● **Work to complete**: From the line that contains "index mcp: (334, 68)" through the end of the records below, write out each line exactly as it appears, but not the pictures.

[Skeletal landmark data]
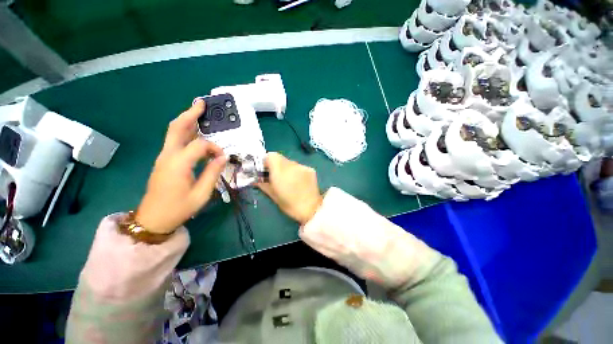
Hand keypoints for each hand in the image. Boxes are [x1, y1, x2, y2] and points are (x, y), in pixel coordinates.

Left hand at [135, 100, 226, 233]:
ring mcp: (164, 157)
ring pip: (174, 132)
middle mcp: (168, 156)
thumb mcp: (201, 194)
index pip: (200, 145)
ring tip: (199, 112)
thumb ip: (212, 173)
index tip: (223, 158)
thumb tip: (222, 157)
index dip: (214, 148)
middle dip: (190, 114)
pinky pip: (175, 141)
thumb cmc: (178, 208)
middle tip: (202, 103)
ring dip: (186, 120)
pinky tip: (194, 132)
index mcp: (178, 164)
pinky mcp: (164, 161)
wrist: (153, 219)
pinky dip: (185, 132)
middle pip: (177, 128)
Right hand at [257, 153, 322, 224]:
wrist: (311, 209)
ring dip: (286, 168)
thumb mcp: (273, 195)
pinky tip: (298, 181)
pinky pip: (299, 166)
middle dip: (276, 165)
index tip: (265, 171)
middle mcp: (291, 165)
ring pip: (290, 162)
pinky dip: (296, 171)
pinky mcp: (310, 169)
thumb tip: (255, 178)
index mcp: (280, 171)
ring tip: (288, 180)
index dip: (266, 161)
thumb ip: (262, 184)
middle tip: (276, 177)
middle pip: (280, 158)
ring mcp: (302, 166)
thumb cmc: (289, 205)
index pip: (270, 156)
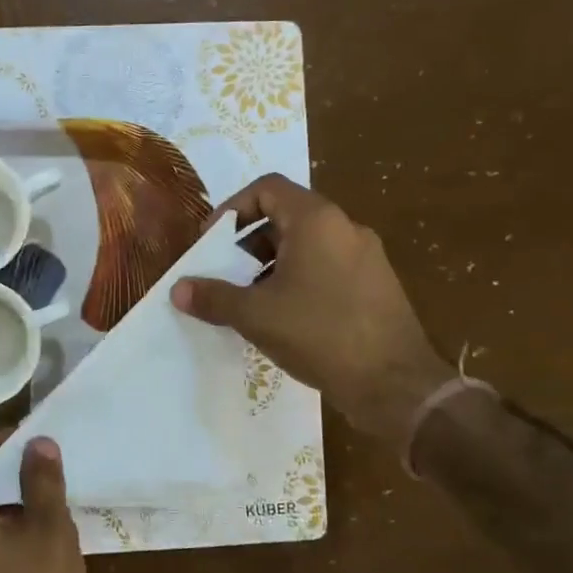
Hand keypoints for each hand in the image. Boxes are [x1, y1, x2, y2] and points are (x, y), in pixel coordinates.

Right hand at [171, 174, 454, 437]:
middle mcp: (345, 227)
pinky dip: (299, 280)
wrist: (394, 384)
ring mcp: (366, 256)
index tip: (213, 241)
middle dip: (248, 243)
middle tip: (227, 275)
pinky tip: (285, 319)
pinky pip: (327, 267)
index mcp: (316, 221)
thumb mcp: (256, 315)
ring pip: (307, 245)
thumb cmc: (320, 335)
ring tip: (251, 301)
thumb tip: (178, 289)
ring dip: (272, 264)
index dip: (232, 208)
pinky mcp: (376, 284)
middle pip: (286, 216)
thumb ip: (214, 297)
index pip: (267, 188)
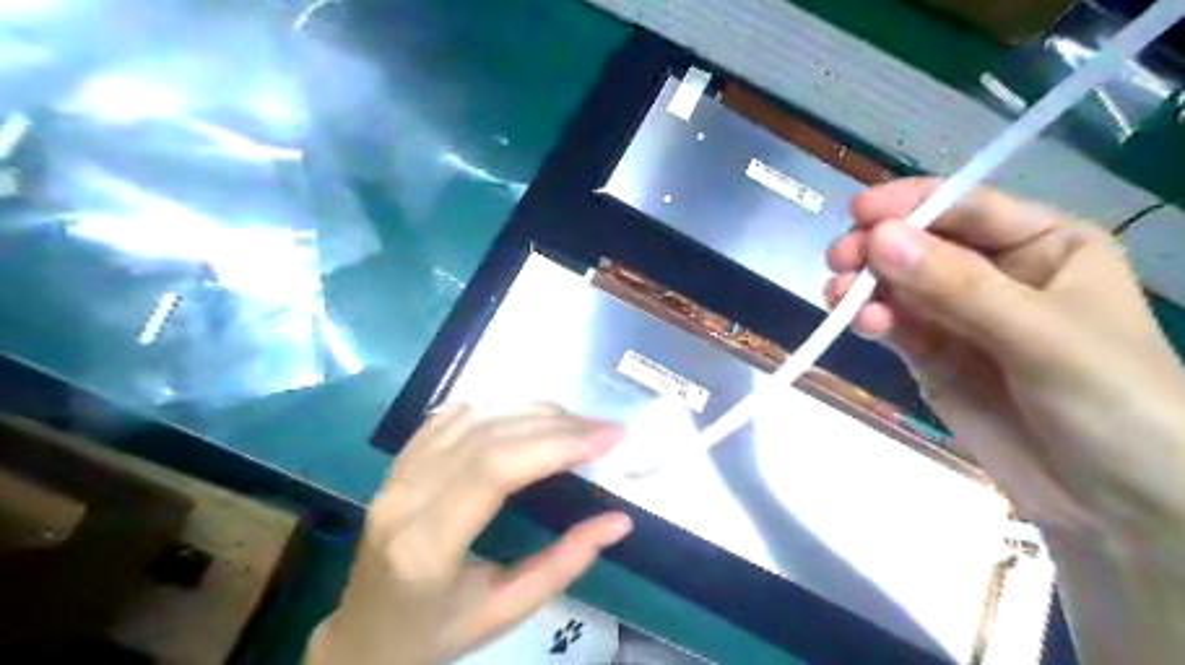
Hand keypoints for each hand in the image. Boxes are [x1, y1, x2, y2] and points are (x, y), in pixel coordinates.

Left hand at [309, 405, 633, 664]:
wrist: (363, 635)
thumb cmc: (435, 633)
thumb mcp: (504, 613)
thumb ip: (564, 565)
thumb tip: (619, 521)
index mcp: (426, 546)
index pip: (495, 468)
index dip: (556, 444)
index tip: (609, 439)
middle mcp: (405, 497)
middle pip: (489, 435)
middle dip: (557, 424)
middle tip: (606, 429)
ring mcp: (396, 474)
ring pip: (472, 416)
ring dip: (532, 410)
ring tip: (577, 421)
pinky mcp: (399, 462)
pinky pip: (451, 416)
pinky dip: (498, 406)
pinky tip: (529, 414)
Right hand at [828, 177, 1183, 560]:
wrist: (1117, 506)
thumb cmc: (1114, 401)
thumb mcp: (1041, 335)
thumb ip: (956, 286)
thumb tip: (878, 237)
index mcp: (1044, 246)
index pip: (968, 209)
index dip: (912, 205)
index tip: (858, 213)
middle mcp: (996, 273)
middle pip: (921, 245)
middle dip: (878, 248)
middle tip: (839, 261)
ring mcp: (958, 317)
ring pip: (897, 286)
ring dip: (864, 286)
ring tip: (839, 296)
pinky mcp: (932, 356)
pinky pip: (893, 325)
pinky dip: (871, 320)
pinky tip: (861, 325)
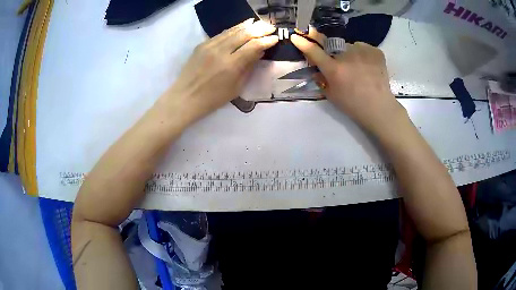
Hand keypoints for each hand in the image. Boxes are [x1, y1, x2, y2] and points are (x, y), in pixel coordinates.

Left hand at [160, 19, 277, 124]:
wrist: (186, 97)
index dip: (266, 41)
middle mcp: (221, 51)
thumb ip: (248, 67)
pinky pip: (222, 33)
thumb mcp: (236, 87)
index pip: (253, 46)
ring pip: (233, 31)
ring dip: (248, 26)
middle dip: (260, 29)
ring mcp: (210, 46)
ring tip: (259, 23)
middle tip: (271, 27)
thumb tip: (259, 52)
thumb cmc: (213, 98)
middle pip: (244, 34)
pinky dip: (234, 29)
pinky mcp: (202, 44)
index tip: (275, 38)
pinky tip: (241, 27)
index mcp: (231, 65)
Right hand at [290, 34, 406, 135]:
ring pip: (350, 46)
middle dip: (332, 51)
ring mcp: (362, 51)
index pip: (313, 50)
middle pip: (333, 46)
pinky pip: (363, 47)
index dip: (303, 42)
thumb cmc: (353, 105)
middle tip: (341, 64)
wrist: (379, 108)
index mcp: (334, 68)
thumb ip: (321, 81)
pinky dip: (363, 54)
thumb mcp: (331, 96)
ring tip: (359, 68)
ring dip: (349, 54)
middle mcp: (346, 55)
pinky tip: (368, 66)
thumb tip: (317, 71)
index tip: (296, 36)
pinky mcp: (375, 51)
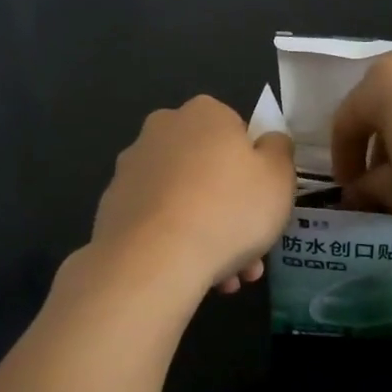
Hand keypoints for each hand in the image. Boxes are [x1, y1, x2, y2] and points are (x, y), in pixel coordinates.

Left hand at [91, 96, 296, 295]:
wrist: (153, 260)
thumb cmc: (228, 210)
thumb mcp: (280, 177)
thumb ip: (279, 151)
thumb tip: (267, 141)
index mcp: (204, 113)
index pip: (238, 133)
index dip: (255, 171)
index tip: (264, 204)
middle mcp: (162, 131)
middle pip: (209, 170)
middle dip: (232, 210)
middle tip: (251, 251)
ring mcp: (131, 169)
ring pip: (185, 201)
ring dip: (209, 234)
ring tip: (228, 278)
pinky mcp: (112, 207)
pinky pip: (158, 222)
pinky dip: (177, 244)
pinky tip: (195, 276)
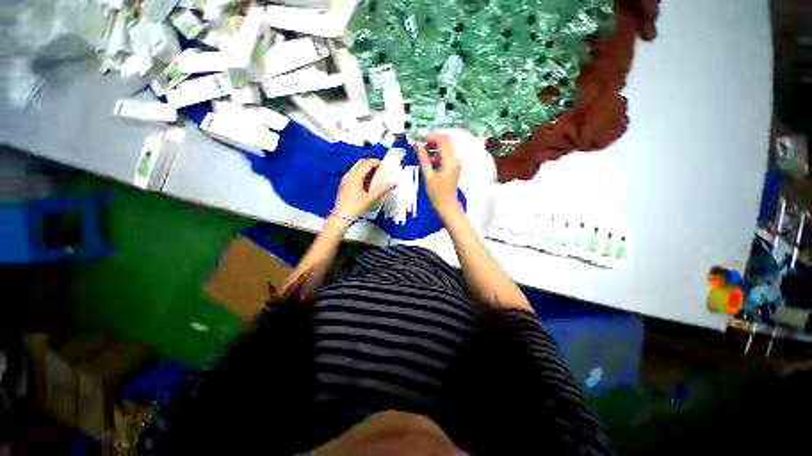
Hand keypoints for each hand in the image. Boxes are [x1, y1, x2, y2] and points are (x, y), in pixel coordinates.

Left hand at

● **Written solution**:
index mcp: (334, 68)
thumb ip: (321, 81)
pinky dip: (363, 54)
thumb mcp: (331, 96)
ring tip: (359, 68)
ring dip: (349, 54)
middle mcp: (346, 55)
pinky tip: (368, 66)
thumb tip: (317, 71)
index tip: (296, 36)
pinky mcp: (375, 51)
Hand keypoints for each hand in the image. Boxes are [x1, y1, x2, y2] and points are (x, y), in pixel coordinates.

Left hand at [91, 96, 296, 295]:
wrist: (153, 260)
thumb cmc: (228, 210)
thumb mcp: (280, 177)
thumb ip: (279, 151)
thumb tip: (267, 141)
index mcp: (204, 113)
index pip: (238, 133)
index dip: (255, 171)
index tip: (264, 204)
middle mcp: (162, 131)
middle pip: (209, 170)
middle dip: (232, 210)
middle tip: (251, 251)
ring mcp: (131, 169)
ring pip: (185, 201)
ring dip: (209, 234)
ring tip: (228, 278)
pinky mcp: (112, 207)
pinky pip: (158, 222)
pinky dip: (177, 244)
pinky tip: (195, 276)
Hand keypoints for each hand in the image. Boxes are [x1, y1, x2, y2] and points are (x, y), in pixel coordinates.

Left hand at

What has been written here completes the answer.